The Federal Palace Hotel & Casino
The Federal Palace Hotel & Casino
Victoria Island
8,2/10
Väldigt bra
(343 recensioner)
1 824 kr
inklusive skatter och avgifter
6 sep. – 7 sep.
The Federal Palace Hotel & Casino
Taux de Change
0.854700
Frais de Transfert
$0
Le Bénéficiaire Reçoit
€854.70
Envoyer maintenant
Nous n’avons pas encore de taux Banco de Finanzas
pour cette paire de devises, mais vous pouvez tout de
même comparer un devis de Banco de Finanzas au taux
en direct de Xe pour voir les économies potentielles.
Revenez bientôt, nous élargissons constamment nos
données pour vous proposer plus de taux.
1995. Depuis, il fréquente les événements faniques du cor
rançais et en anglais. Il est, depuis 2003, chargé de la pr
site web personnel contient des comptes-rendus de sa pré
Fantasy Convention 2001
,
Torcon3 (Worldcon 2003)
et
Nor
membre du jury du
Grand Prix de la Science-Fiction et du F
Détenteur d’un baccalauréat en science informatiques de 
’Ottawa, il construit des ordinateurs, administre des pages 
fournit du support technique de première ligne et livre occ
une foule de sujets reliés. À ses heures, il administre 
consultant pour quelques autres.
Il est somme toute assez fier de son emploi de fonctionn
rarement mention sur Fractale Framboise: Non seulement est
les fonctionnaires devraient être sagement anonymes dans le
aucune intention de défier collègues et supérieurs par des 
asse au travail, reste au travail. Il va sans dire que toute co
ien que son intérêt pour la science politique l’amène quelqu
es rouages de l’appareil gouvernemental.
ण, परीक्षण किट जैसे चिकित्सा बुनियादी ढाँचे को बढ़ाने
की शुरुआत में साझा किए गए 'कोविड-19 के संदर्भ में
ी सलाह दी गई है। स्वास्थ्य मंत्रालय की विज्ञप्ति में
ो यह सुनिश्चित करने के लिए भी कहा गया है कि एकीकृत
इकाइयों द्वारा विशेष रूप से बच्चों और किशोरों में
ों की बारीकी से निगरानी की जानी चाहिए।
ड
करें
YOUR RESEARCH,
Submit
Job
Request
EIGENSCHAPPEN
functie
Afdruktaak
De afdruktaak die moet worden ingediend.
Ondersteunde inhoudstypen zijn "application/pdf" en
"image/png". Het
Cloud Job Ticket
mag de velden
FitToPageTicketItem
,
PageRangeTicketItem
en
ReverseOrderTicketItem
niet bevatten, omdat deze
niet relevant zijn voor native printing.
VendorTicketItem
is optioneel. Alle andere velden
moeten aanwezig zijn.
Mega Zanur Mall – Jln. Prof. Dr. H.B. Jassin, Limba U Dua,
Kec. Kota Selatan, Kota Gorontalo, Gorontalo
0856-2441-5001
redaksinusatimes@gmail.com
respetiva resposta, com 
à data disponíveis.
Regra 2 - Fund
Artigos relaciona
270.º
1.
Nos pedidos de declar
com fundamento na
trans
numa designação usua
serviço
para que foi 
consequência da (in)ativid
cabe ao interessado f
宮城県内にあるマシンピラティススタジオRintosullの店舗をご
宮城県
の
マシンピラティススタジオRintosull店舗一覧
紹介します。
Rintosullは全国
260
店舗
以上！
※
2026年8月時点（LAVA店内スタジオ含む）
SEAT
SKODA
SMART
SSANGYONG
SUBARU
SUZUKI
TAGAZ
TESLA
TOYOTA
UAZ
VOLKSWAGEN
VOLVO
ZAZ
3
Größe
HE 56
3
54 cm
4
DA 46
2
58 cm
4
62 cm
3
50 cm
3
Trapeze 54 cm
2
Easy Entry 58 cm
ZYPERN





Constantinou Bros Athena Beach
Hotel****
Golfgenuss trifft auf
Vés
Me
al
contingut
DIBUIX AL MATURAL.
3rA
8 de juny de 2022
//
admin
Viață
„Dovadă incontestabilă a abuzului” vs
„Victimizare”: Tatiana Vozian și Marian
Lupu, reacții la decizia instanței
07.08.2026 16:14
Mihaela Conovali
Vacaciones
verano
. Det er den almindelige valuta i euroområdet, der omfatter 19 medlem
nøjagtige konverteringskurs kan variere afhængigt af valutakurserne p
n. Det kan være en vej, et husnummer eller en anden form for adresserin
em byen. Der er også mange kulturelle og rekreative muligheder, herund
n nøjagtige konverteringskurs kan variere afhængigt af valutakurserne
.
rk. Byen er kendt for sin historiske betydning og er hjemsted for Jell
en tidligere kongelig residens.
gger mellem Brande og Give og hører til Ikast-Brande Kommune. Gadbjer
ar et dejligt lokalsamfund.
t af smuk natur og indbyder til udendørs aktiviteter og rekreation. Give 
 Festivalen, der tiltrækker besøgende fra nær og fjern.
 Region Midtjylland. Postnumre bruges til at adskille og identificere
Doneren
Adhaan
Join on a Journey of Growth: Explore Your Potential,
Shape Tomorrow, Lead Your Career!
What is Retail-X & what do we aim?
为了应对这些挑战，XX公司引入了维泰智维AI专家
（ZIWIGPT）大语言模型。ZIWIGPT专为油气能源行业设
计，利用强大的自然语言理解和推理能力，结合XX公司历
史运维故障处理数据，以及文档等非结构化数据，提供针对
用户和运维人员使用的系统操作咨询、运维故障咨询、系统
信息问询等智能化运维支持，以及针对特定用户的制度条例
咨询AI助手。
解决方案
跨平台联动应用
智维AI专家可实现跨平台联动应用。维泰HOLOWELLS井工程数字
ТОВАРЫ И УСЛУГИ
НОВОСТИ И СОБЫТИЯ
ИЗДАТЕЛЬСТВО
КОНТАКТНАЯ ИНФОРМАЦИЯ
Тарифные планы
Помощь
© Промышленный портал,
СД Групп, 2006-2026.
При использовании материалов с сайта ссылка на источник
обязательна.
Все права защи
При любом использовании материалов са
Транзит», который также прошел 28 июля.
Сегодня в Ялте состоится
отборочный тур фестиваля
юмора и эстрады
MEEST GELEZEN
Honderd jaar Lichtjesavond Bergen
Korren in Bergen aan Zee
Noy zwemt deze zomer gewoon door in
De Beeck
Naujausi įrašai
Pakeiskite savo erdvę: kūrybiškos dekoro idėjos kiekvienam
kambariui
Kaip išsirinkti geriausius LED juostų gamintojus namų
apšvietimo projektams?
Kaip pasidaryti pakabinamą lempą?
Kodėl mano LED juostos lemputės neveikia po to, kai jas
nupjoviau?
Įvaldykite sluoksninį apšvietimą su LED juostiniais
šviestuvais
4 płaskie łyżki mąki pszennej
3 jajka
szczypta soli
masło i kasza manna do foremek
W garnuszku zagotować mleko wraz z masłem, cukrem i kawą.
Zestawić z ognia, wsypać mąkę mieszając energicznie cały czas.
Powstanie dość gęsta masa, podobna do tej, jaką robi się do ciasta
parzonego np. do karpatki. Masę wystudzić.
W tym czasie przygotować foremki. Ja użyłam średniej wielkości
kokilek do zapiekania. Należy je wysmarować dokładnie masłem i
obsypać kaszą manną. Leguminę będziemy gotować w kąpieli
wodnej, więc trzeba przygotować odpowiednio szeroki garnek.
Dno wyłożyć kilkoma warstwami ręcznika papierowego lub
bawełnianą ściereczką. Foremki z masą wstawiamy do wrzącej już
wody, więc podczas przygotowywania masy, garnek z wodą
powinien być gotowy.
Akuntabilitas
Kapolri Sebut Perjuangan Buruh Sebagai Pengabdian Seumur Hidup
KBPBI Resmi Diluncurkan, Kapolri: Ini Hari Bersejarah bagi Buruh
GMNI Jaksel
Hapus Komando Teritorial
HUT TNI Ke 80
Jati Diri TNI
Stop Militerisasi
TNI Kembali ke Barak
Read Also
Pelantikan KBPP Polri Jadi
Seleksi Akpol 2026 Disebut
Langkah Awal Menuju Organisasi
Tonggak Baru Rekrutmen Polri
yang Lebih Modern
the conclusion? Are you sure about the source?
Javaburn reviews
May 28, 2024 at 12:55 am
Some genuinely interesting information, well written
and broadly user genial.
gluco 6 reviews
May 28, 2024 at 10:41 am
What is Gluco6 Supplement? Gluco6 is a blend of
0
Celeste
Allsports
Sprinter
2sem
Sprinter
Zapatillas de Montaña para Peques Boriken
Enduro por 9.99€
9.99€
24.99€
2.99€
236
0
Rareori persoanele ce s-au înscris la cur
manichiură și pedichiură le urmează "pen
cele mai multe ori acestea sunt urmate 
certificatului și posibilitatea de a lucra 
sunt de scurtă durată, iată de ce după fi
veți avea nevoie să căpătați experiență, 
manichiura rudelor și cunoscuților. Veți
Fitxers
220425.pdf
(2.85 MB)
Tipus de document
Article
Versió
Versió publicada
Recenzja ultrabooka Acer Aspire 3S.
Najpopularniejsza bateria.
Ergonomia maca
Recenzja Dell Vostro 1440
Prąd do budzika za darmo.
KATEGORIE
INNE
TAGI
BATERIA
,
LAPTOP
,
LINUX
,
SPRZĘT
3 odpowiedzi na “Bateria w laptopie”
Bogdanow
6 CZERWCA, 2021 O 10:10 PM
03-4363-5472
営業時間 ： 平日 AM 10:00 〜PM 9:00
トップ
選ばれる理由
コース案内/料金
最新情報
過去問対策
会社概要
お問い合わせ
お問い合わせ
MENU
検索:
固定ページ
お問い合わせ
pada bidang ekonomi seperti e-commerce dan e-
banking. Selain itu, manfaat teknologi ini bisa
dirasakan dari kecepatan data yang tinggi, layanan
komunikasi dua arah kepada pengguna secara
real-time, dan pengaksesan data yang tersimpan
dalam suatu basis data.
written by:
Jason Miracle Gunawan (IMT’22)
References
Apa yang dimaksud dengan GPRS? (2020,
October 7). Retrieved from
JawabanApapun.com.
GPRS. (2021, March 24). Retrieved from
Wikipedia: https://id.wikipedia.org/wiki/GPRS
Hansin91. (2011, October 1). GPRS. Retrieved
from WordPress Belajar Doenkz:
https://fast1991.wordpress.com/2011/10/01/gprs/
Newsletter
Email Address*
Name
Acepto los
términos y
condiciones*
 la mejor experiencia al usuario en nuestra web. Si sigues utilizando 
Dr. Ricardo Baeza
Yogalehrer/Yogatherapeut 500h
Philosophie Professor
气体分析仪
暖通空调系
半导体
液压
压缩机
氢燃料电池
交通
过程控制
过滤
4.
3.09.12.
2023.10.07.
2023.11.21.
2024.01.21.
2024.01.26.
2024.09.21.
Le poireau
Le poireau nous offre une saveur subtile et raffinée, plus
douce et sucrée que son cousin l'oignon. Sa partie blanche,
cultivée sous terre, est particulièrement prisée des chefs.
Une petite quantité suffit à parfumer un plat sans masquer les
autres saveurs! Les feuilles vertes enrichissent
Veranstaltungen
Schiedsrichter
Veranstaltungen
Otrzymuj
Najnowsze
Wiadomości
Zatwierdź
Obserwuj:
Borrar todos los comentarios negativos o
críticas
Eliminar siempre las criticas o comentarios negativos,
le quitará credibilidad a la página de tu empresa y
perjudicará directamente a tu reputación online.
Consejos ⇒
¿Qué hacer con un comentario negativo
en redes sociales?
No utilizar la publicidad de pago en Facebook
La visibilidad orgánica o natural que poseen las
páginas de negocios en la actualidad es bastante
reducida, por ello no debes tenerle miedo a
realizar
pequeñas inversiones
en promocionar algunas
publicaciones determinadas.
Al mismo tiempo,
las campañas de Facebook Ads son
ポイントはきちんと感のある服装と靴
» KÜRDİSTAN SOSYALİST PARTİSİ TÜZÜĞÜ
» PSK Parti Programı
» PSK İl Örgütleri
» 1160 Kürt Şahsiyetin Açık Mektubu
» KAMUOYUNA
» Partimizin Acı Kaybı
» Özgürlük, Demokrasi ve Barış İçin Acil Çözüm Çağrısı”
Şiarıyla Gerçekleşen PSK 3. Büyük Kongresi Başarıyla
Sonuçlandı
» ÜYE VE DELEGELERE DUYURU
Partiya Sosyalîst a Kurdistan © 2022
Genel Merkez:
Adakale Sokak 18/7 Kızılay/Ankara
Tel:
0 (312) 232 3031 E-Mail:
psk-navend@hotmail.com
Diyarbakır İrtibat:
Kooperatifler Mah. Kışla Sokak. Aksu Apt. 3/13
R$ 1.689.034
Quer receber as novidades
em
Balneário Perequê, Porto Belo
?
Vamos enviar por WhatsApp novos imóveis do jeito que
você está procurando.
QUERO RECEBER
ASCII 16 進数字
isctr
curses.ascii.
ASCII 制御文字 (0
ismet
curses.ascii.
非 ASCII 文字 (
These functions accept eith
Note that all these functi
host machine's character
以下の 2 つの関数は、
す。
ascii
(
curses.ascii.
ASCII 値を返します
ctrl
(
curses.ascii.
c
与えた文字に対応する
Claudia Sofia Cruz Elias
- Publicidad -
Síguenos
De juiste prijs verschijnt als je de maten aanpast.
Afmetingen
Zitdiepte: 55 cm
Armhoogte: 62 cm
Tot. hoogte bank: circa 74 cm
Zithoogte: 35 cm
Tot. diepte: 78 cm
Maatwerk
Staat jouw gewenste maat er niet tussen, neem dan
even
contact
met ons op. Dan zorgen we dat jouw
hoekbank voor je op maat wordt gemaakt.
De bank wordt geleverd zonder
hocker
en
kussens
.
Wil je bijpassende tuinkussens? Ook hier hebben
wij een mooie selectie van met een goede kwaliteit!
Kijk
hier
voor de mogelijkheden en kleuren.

# # # #

To-do item → Proceeding from the line containing "fournit du support" through the line containing "की विज्ञप्ति में", transcribe the lines above exactly, both end lines included.

Written reply →
fournit du support technique de première ligne et livre occ
une foule de sujets reliés. À ses heures, il administre 
consultant pour quelques autres.
Il est somme toute assez fier de son emploi de fonctionn
rarement mention sur Fractale Framboise: Non seulement est
les fonctionnaires devraient être sagement anonymes dans le
aucune intention de défier collègues et supérieurs par des 
asse au travail, reste au travail. Il va sans dire que toute co
ien que son intérêt pour la science politique l’amène quelqu
es rouages de l’appareil gouvernemental.
ण, परीक्षण किट जैसे चिकित्सा बुनियादी ढाँचे को बढ़ाने
की शुरुआत में साझा किए गए 'कोविड-19 के संदर्भ में
ी सलाह दी गई है। स्वास्थ्य मंत्रालय की विज्ञप्ति में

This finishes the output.